Here’s how I would approach it. Start a new app from scratch (ember init
). Once it’s built, go into your package.json
and bower.json
files and update them accordingly to match the dependences of your existing app. Then rerun npm install
and bower install
.
A few notes about this, some of the packages in the package.json
will relate to ember at runtime (ie ember-data
) and some of the packages will relate to ember at buildtime (ie ember-cli-htmlbars
). I was looking through the CHANGELOG.md and it seems ember-cli version 0.1.3 was the version that “by default” supported Ember 1.8.1. So even though that version is quite old, you might want to start with that as your npm global version.
Honestly I don’t know if that will cause more headaches or save you some headaches, but it’s what I would try. Reason being is if you use Ember-CLI 1.13.13 right out of the box, it’ll come with addons like HTMLBars and others that might not be compatible with your old version, it’s really hard to say.
Maybe one of the Ember-CLI experts can weigh in on this.
At either rate, once you’ve got the shell of your new ember cli app up and running, it’s time to start bringing in your existing files. This can be kind of tricky. Here is the best way to approach this. Create a folder called “legacy-app” in your “app/” directory. Copy ALL of the files from your app, into that direction
Next create an initializer called “global-imports” (see initializers). In that file you should import
every single one of the files in your legacy-app
in the proper order. This will ensure that all of your existing global classes end up globally accessible. This is temporary until you’ve migrated fully to ember-cli.

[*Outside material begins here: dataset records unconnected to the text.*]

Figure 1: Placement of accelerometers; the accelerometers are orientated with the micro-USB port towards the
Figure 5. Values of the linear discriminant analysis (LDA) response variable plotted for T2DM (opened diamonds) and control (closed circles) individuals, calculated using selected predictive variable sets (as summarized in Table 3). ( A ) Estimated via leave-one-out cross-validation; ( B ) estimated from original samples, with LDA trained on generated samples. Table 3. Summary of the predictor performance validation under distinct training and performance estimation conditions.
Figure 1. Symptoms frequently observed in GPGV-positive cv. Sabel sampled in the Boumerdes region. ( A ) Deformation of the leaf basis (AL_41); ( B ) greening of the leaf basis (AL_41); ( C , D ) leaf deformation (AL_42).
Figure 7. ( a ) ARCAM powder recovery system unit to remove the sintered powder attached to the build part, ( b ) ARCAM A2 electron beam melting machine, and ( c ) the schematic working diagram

Then you will create “stubbed” files in the proper ES6 directories that match all of the files in your legacy directory. For example:
// app/controllers/user.js
import Ember from 'ember';
export window.App.UserController;
The idea here is that you’ll shim in ES6 path based files around your old app. Once your app is all functioning with this approach, you’ll begin to refactor one controller/view/route at a time. Moving them from the “legacy-app” directory into the proper ES6 location and removing all global usages that exist (eg App.helperFunc()
).
Lastly, you can probably just put your CSS/SASS/LESS files in “app/styles” directory and your Handlebars files into the “app/templates” directory with little effort. The templates should just work, you may have to move them around into the proper subdirectories to get them to lookup right. But this shouldn’t take much effort.
This whole thing will take time and there will be unforeseeable hiccups. But I have heard success stories of people using this approach.

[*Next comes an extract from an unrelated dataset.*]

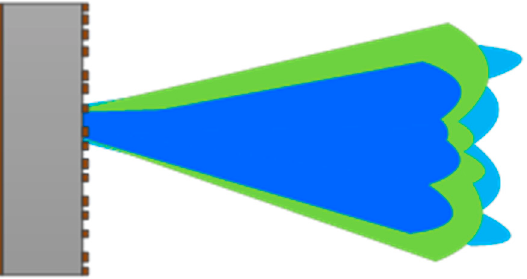
Figure 2. Radiation patterns of metamaterial antenna at different frequency points.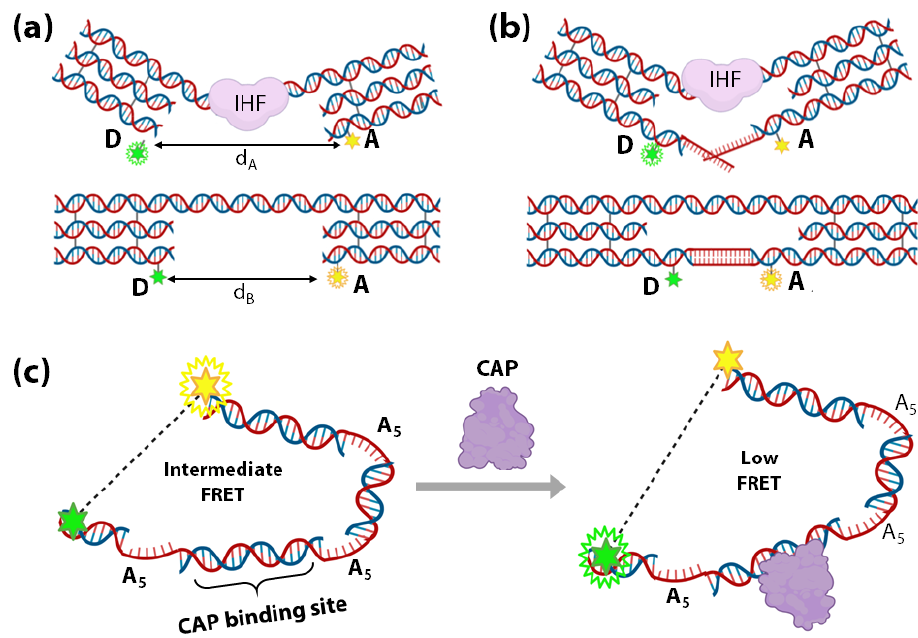
Figure 7. ( a , b ) Schematic representation of a nanomechanical device with the double helices as rectangular boxes and the TX motifs as three infused rectangular boxes. The upper domain connects the two TX motifs with the binding site for IHF. Each TX motif is labelled with either FRET donor fluorescein (D) or FRET acceptor Cy3 (A). IHF (purple) binding distorts the connecting shaft in the lower panel, consequently increasing the distance between D and A (d B to d A ) and thus decreasing FRET. ( b ) shows that the bottom domains are extended and connected by a cohesive tract [189]. DNA bending-based TF (CAP) sensor. ( c ) Left: Schematic of the sensor constituted by a dsDNA consisting of three A 5 kinks and a CAP binding site (indicated by the blue dotted line). The donor (glowing green star) and the acceptor (glowing yellow star) fluorophores are depicted to be attached on either end of the sensor dsDNA, respectively. Right: Schematic of the pulling far apart of both the fluorophore-tagged ends of the dsDNA sensor from each other due to DNA bending induced by CAP binding [191].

**Disclaimer: I don’t know if this is the official upgrade strategy. I don’t know if there is even an official way to do it. Quite frankly ember really falls flat at helping people who get behind. Others may have thoughts on how properly convert from globals to es6 path based.
Edit: This is all what I would call “Stage 1” of your upgrade. It’s important to fully convert to an ember-cli app before attempting to upgrade ember.